By Ashley Boncimino
Published May 28, 2014
A compromise reached Tuesday on a pending beer bill would eliminate production caps for breweries and allow them to sell food, as well as beer and wine, from other producers for on-site consumption.
Aimed at attracting brewing companies to the state, the compromise could have significant economic impact on the craft brewing and other industries in the state, according to proponents.
The compromise between the S.C. Brewers Association and the S.C. Beer Wholesalers Association needs to pass both the House and the Senate before it goes to Gov. Nikki Haley’s office.
“Right now, the only thing we can serve in our brewery is RJ Rockers beer, and with the new language, it would give us the ability to be in the food and beverage business if we so choose,” said RJ Rockers co-founder John Bauknight, who was involved with the Tuesday conference committee discussion.
“It helps all other craft breweries in the area, and I really feel it helps the smaller breweries,” he said Friday.
The bill was initially aimed at drawing San Diego-based craft brewer Stone Brewing Co. to the Palmetto State after the brewer sent out a request for proposals for an East Coast restaurant and brewery.
Senator Luke Rankin, R-Conway, said at the public Senate-House conference committee that he had been told by S.C. Department of Commerce Secretary Bobby Hitt that Stone Brewery would come to South Carolina if the bill passed.
S.C. Department of Commerce Director of Marketing and Communications Allison Skipper said the organization does not comment on ongoing economic development activity.
Representatives for Stone Brewing Co. also denied that an agreement had been reached.
“We have not made a decision as to where our East Coast brewery will be located,” said Stone Brewing Co. Public Relations Specialist Sabrina LoPiccolo in an emailed statement. “While we applaud the legislation in South Carolina and any like it, this necessary element is but one of many factored into our decision making laid out in our request for proposal.”
The bill was initially written to expand brewpubs’ production cap from 2,000 barrels per year to 500,000 barrels per year. New language in the bill would not amend the capacity of brewpubs at all and would instead eliminate production limits on breweries entirely. The distinction between brewpubs and breweries is a matter of licensing.
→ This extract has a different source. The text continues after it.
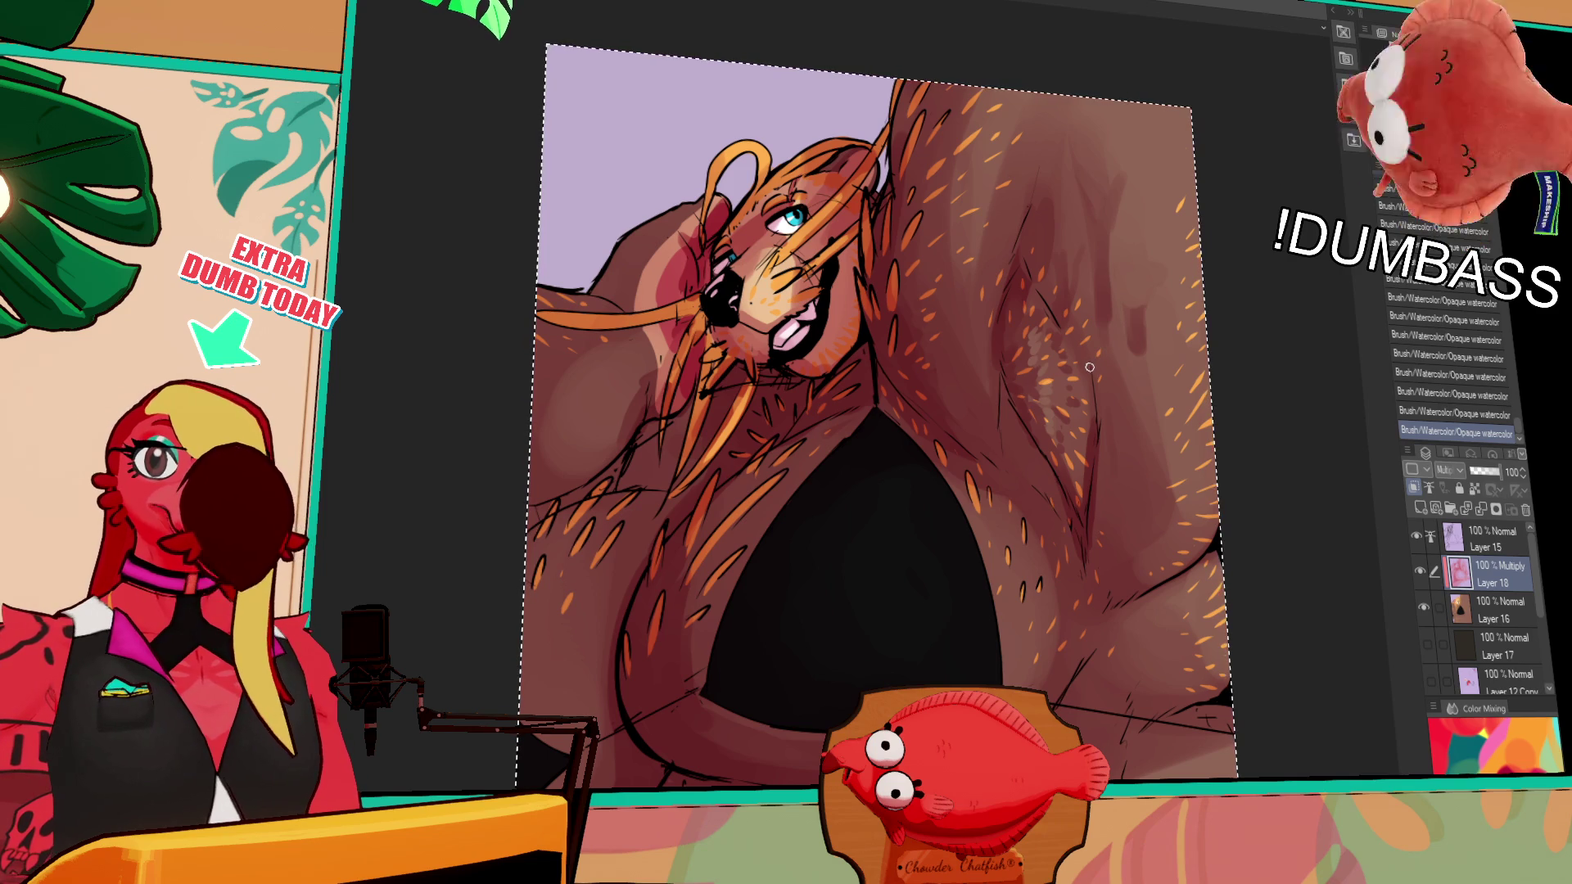
pyautogui.scroll(-2, 1163, 230)
# Return to Multiply Layer 18 and paint faint shading across the chest
pyautogui.click(1484, 610)
pyautogui.click(1474, 582)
Currently, breweries can’t sell more than 4 pints of beer on site and they cannot sell beer brewed by other producers. By contrast, brewpubs do not have limits on on-site consumption but can’t sell beer for off-site consumption of beer from other producers.
“The agreement authorizes brewers in the context of their brewery licenses to have on-premise sales that are not constrained by tasting laws that have limitations on the amount they can sell if they have food service,” said S.C. Beer Wholesalers Association General Counsel Lea Kerrison.
“This is a compromise that the wholesalers are willing to live with to get done what it is that everybody wants to get done in the time that everybody wants it to get done,” Kerrison said.
Last year, the passage of the Pint Law allowed breweries to sell up to four pints at designated tasting rooms if they were sold in conjunction with a tour.
Seven lawmakers attended the meeting: Sens. Luke Rankin, R-Horry; C. Bradley Hutto, D-Orangeburg; and Sean Bennett, R-Dorchester; and Reps. J. Derham Cole Jr., R-Spartanburg; James H. Merrill, R-Berkeley; Nathan Ballentine, R-Richland; and Minority Leader J. Todd Rutherford, D-Richland. Also included in discussion were Kerrison, Bauknight and S.C. Brewers Association General Counsel Brook Bristow.